Incendie chez Catana, les moules préservés ouvrent la voie à une reprise de la production

Le violent incendie qui a frappé Canet en Roussillon le 2 juillet n'a pas épargné le site historique de Catana Group. Deux bâtiments de production ont été détruits, mais aucun blessé n'est à déplorer. La préservation des moules et la présence de plusieurs unités industrielles au sein du groupe constituent désormais les principaux atouts pour organiser la reprise.

Le feu, attisé par une forte tramontane et des conditions de sécheresse particulièrement défavorables, a traversé une partie du secteur de Canet en Roussillon et de Sainte Marie la Mer avant d'atteindre le pôle nautique. Parmi les entreprises touchées figure Catana Group, dont le site historique assure la construction des Bali 5.8 et des Catana OC 50.

Deux des trois bâtiments ont été entièrement détruits. Les lignes d'assemblage, plusieurs bateaux en cours de construction ainsi que des unités prêtes à être livrées ont été emportés par les flammes. Les équipes présentes sur le site avaient toutefois été évacuées avant l'arrivée de l'incendie. Aucun blessé n'est à déplorer.

La sauvegarde des moules change les perspectives

L'un des points les plus importants concerne le troisième bâtiment du site, qui abrite l'atelier polyester ainsi que les moules de fabrication des deux modèles produits à Canet. Les pompiers, épaulés par des salariés mobilisés durant toute la nuit, sont parvenus à préserver cette partie stratégique de l'usine.

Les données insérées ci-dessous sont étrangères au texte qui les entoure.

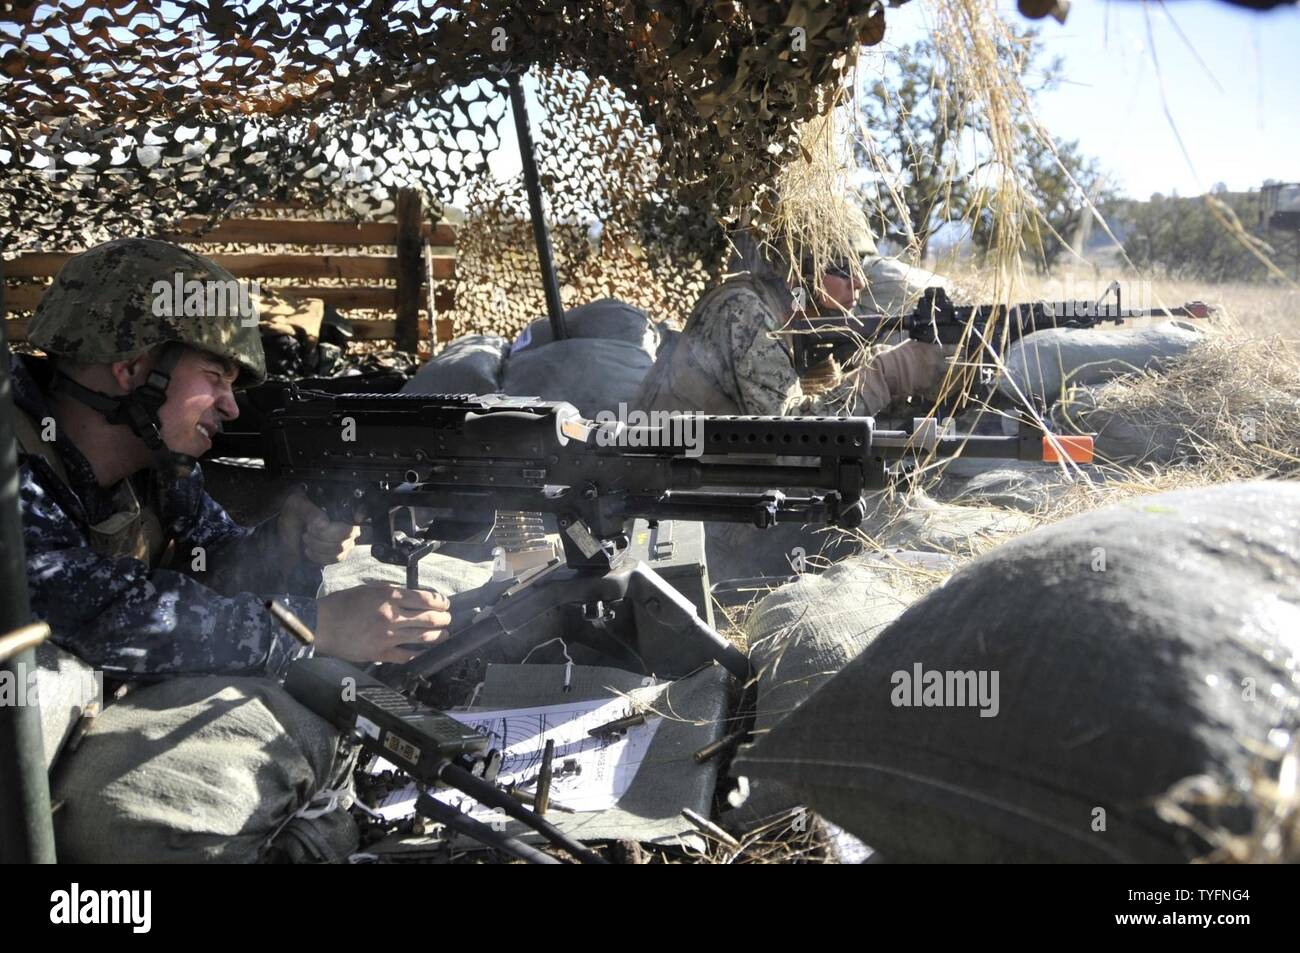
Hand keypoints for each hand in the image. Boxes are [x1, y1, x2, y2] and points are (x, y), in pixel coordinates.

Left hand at [278, 489, 359, 565]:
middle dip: (323, 536)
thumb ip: (310, 512)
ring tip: (306, 538)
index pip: (361, 508)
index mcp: (338, 507)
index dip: (363, 512)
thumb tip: (324, 524)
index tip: (357, 517)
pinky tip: (309, 550)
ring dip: (318, 546)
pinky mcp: (338, 554)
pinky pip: (335, 559)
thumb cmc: (293, 513)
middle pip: (346, 535)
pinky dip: (319, 557)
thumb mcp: (297, 506)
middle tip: (307, 530)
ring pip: (340, 549)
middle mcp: (346, 523)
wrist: (285, 529)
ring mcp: (345, 540)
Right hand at [315, 585, 451, 663]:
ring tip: (443, 634)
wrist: (322, 624)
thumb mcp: (371, 589)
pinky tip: (425, 651)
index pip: (426, 599)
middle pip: (429, 619)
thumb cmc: (344, 604)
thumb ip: (394, 592)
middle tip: (447, 619)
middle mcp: (392, 616)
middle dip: (444, 619)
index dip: (441, 602)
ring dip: (438, 636)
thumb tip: (415, 596)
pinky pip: (407, 655)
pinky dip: (419, 653)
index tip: (445, 604)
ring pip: (423, 637)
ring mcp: (388, 637)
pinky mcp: (380, 653)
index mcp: (390, 597)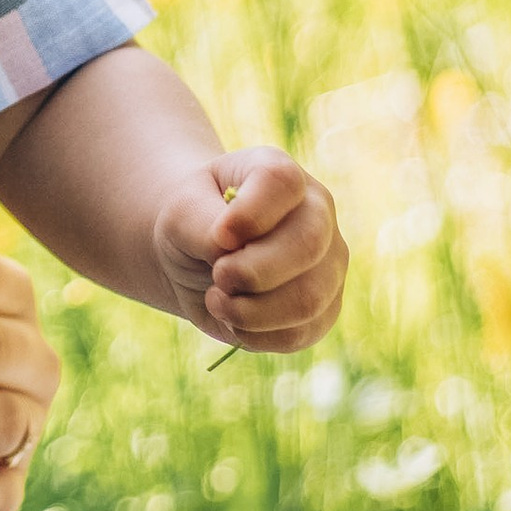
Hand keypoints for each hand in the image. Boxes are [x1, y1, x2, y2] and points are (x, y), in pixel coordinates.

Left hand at [152, 147, 346, 351]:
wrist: (196, 257)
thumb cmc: (194, 222)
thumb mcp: (181, 213)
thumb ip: (202, 225)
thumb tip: (230, 252)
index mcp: (281, 175)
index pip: (281, 182)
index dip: (248, 215)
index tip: (218, 236)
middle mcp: (317, 213)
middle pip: (306, 245)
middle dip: (250, 272)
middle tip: (217, 275)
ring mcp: (329, 263)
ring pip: (308, 299)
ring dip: (249, 311)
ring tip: (217, 299)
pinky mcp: (323, 310)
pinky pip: (299, 333)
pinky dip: (255, 335)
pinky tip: (234, 320)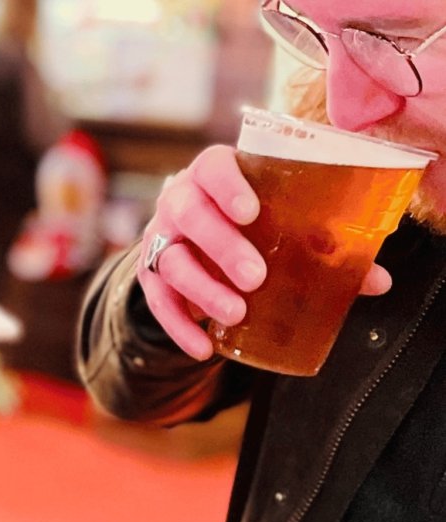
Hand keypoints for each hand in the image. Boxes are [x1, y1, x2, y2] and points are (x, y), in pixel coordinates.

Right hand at [137, 145, 392, 360]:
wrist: (201, 235)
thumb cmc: (255, 221)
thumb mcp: (283, 221)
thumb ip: (324, 244)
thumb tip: (376, 280)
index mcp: (215, 174)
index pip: (213, 168)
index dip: (228, 187)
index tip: (250, 213)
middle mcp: (180, 200)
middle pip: (188, 215)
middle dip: (221, 246)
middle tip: (255, 277)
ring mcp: (161, 237)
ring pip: (170, 261)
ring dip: (203, 290)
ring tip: (236, 314)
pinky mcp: (151, 274)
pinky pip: (157, 300)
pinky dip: (178, 327)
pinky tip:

Pour un chantier naval composite, les moules représentent un outil industriel essentiel. Leur conservation évite de devoir recréer l'ensemble des outillages, une opération qui aurait considérablement allongé les délais de redémarrage de la production.

Une capacité industrielle répartie sur plusieurs sites

Si une partie des salariés est placée en activité partielle dans l'attente des expertises et de la sécurisation des bâtiments, Catana Group dispose d'un atout important. Le constructeur emploie environ 1 300 collaborateurs répartis sur plusieurs unités de production en France, au Portugal et en Tunisie.

Cette organisation permet d'envisager une répartition de certaines activités et de limiter les conséquences du sinistre sur le fonctionnement global du groupe. Les équipes travaillent également à des solutions temporaires pour reloger une partie des services administratifs et techniques à proximité du site de Canet.

La reprise devient la priorité

Les prochaines étapes porteront sur l'évaluation précise des dommages, le nettoyage du site et la remise en service progressive des activités. Les bateaux dont la construction était quasiment achevée pourraient également être finalisés afin d'assurer les premières livraisons.

Même si les pertes matérielles sont importantes, plusieurs éléments permettent d'aborder la suite avec davantage de visibilité. Aucun collaborateur n'a été blessé, les moules ont été sauvegardés et le groupe conserve un outil industriel diversifié. Autant de facteurs qui doivent désormais faciliter l'organisation de la reprise de l'activité sur le site de Canet en Roussillon.